UBC Theses and Dissertations
Physician and patient preferences for stroke prophylaxis in atrial fibrillation Kuo, I fan
Purpose. To derive and compare relative preferences of physicians and patients for selecting oral antithrombotics in atrial fibrillation (AF). Methods. Elicitation task: Time trade-off (TTO) and best worst scaling (BWS) choice experiments were constructed from literature review and expert opinion, reflecting four attributes relevant to oral antithrombotic selection in the setting of stroke prevention in AF – frequency of laboratory monitoring, annual risk of stroke, annual risk of major bleed, availability of reversal agent. Analysis. Utilities based on the patient TTO data were derived and analyzed for subgroup differences. Relative utilities based on the BWS choice data were derived using the conditional logit model and latent class analysis. The Wilcoxon signed-rank test was performed to assess the difference in preference for each attribute level between the Best-Worst score for the two groups. Results. 33 physicians and 58 patients completed the choice experiment. Both groups favoured “annual stroke risk of 0%” as the most valued attribute-level, and “annual stroke risk of 10%” was the least favourable attribute-level. Significant preference differences between the two perspectives for several of the attribute levels were also found. The results points out that while both groups had strong positive preferences for “annual stroke 0%”, the physicians valued this attribute level to be much more desirable than the patients.

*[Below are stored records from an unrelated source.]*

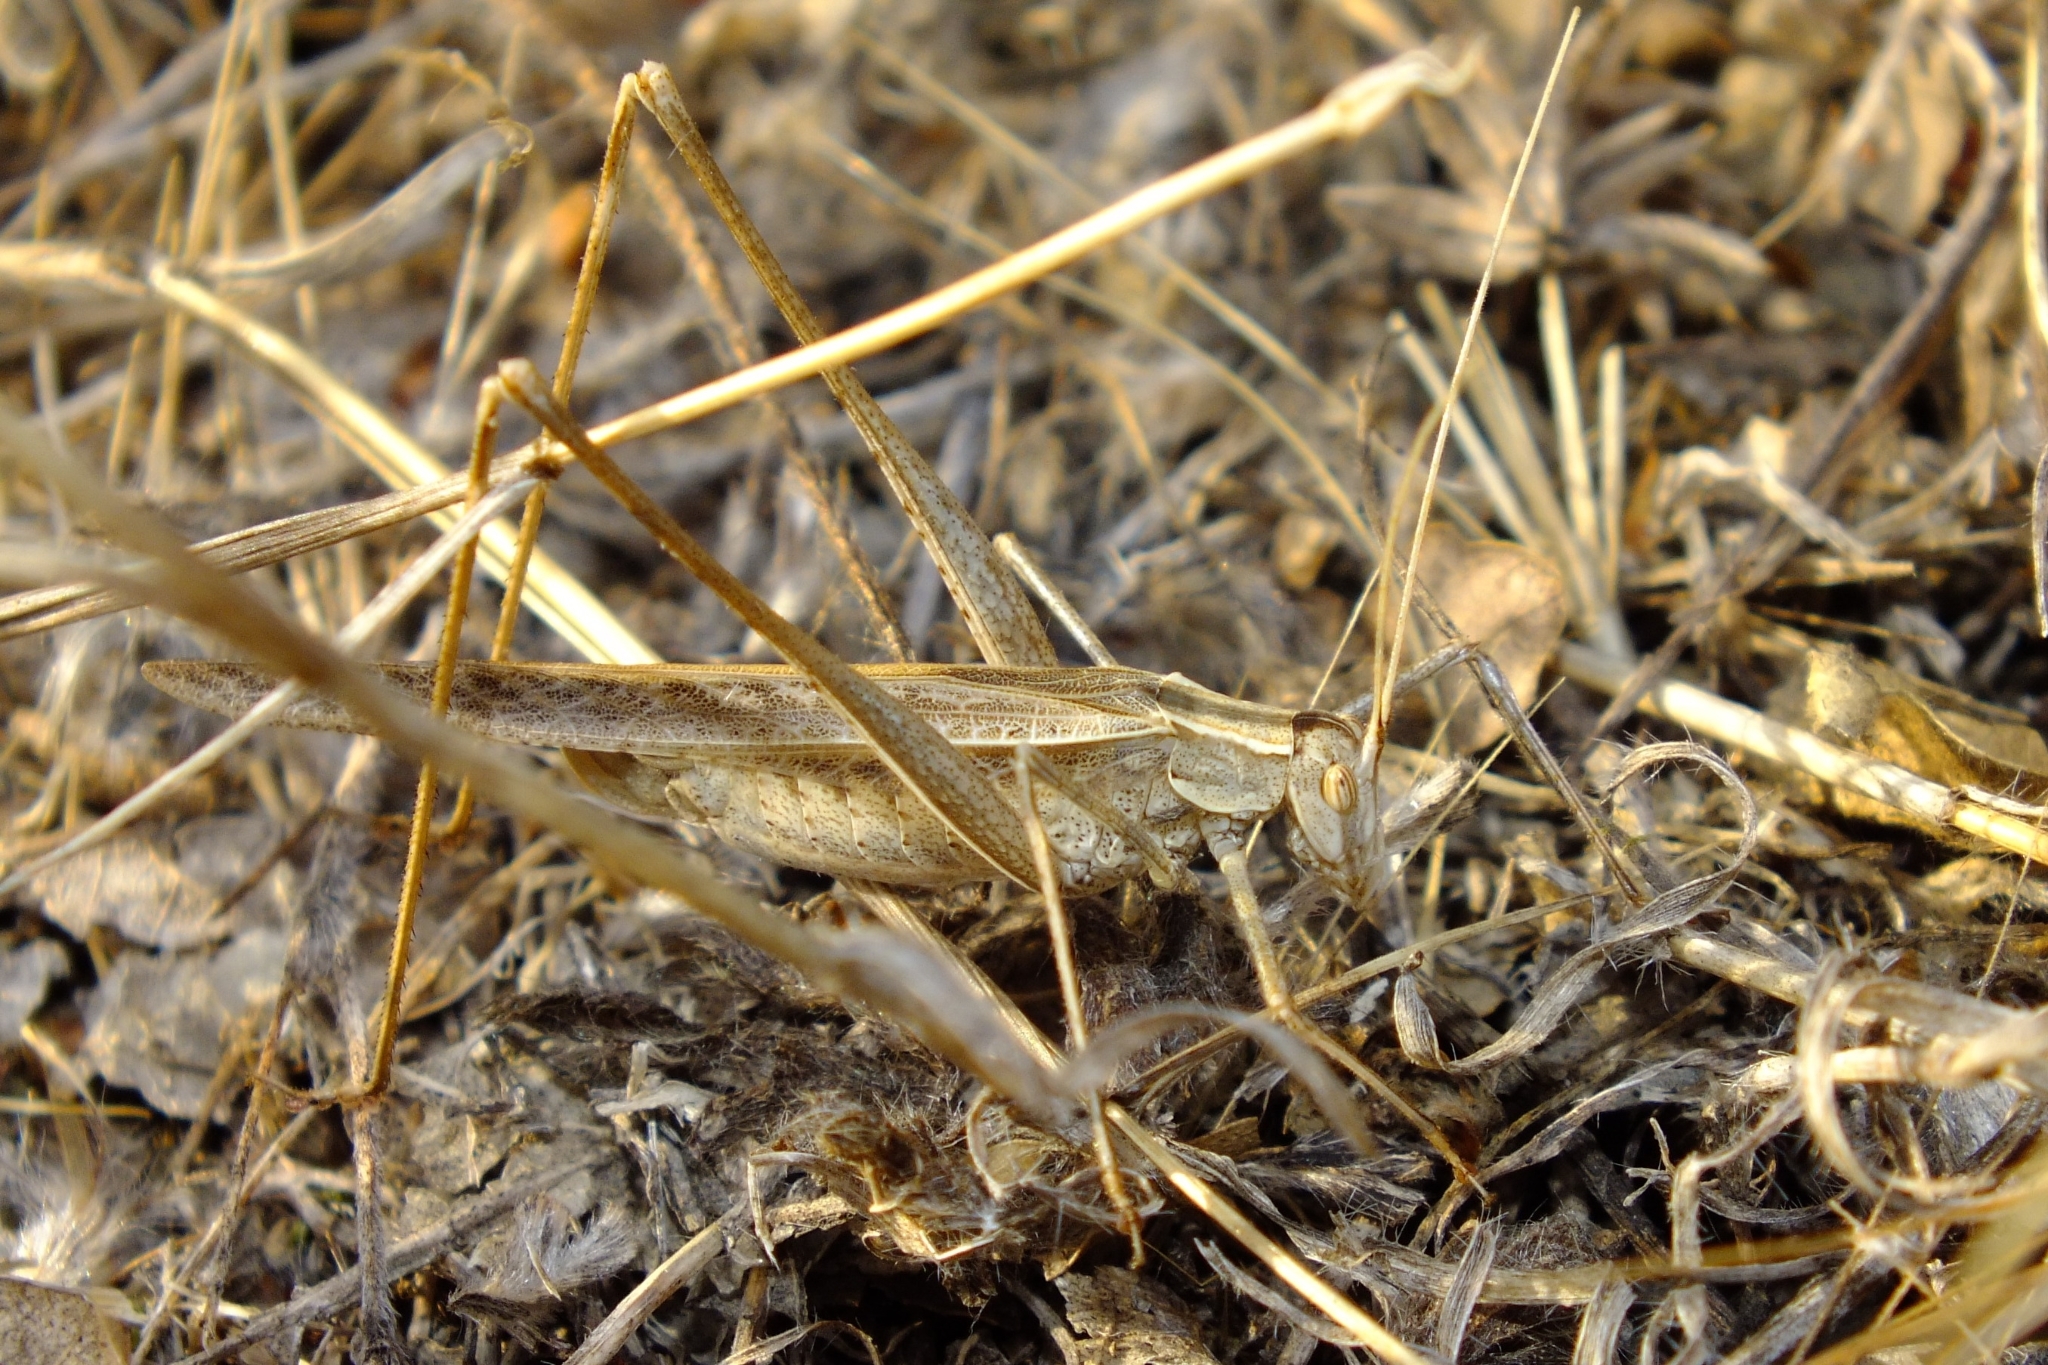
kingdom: Animalia
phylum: Arthropoda
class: Insecta
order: Orthoptera
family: Tettigoniidae
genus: Tylopsis
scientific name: Tylopsis lilifolia
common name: Lily bush-cricket
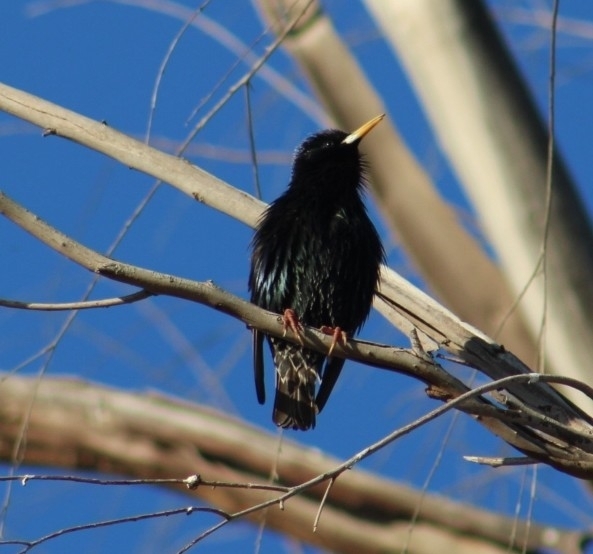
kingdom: Animalia
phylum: Chordata
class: Aves
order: Passeriformes
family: Sturnidae
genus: Sturnus
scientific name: Sturnus vulgaris
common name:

Similar observation applies to “annual stroke 10%”, where physicians had much stronger negative preferences for the attribute level compared to the patients as well as the range of annual bleeding rates, suggesting that physicians in general, were more stroke and bleed averse than the patients. Conclusions. There is a general congruence in physician and patient preferences for stroke prophylaxis, however, the strength of preferences differ for several attributes differ between the two groups. Using a BWS choice experiment, a preference elicitation method based on the random utility theory, this is the first study that quantitatively evaluated the preferences of physicians and patients for stroke prophylaxis in atrial fibrillation and provides important insights into clinical decision-making in a patient-centered care model.